Slayer é a descrição crua do que há de pior na humanidade e dos atos mais ignominiosos cometidos pelo ser humano: genocídios, assassinatos em série, guerra, fundamentalismo religioso. E tudo isso é feito sem o menor laivo de moralidade ou cagação de regra: a descrição é tão cortante e objetiva quanto os riffs compostos, em sua maioria, por Jeff Hanneman. Ao mesmo tempo em que narra, afronta, e como que diz: isso é o que somos. Mas não se fala apenas de insanidade e assassinato: o Slayer também se volta contra o governo e contra a tirania, o alistamento militar, a opressão. As letras pueris sobre magia negra foram deixadas na cesta de CDs das Lojas Americanas em 1992; hoje o Slayer é o que toda banda punk pensou em ser e jamais conseguiu, com a distinta vantagem de soar infinitamente melhor.

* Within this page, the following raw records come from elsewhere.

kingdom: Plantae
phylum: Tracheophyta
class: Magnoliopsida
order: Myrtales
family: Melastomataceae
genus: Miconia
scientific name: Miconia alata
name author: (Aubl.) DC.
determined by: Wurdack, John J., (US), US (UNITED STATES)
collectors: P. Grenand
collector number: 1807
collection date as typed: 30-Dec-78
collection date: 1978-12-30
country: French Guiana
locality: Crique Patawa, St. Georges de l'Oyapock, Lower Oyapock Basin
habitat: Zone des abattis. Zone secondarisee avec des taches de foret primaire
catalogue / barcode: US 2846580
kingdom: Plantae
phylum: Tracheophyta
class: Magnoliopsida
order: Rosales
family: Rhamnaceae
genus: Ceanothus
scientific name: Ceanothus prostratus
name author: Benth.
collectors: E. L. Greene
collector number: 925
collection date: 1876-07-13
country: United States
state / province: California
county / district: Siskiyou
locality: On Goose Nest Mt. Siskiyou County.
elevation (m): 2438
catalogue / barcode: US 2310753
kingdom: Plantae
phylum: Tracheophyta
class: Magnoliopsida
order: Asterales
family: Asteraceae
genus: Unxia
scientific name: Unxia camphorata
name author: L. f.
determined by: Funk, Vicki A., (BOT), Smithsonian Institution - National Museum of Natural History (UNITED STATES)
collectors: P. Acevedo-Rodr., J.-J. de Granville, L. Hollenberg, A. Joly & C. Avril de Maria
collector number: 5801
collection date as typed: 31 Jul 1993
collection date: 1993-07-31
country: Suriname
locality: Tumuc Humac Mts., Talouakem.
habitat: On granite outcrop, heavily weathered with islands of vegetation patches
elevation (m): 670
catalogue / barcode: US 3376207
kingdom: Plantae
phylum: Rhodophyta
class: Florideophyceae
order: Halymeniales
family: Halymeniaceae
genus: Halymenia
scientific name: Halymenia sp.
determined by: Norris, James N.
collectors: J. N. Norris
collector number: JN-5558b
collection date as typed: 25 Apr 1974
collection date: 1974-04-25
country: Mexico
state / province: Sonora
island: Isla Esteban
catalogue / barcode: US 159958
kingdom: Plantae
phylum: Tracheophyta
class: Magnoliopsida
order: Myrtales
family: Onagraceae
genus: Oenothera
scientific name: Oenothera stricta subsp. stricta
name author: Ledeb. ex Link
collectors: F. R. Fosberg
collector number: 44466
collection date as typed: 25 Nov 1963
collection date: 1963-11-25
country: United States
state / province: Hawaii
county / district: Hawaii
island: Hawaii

É o que o destino reservou para uma banda que já usou maquiagem e era para se chamar "Dragonslayer". Mas não apenas o destino: também as capacidades de Jeff Hanneman. Eis, por exemplo, uma lista de dez solos memoráveis tocados por ele: http://rateyourmusic.com/list/benh_999/top_10_guitar_solos_by_jeff_hanneman

Consulte os encartes de seus CDs: ele escreveu quase tudo. Quase todas as letras, quase todos os riffs. "Angel of Death", um dos maiores clássicos, é dele. Jeff Hanneman É Reign in Blood, o clássico supremo do Slayer. Jeff Hanneman É o Slayer.


As notícias vão chegando, inclusive essa. Parece, afinal, que não foi uma morte tão prematura ou inesperada, para quem sabia das circunstâncias. Só se pode conjecturar o quanto ele precisou beber para se matar aos 49 anos - certamente é uma quantia proporcional à falta que o Slayer fazia em sua vida. E dificilmente haverá Slayer sem Jeff Hanneman. Eis aí um motivo de tristeza - e um cara que, certamente, não vai descansar em paz, mas inzonar o inferno.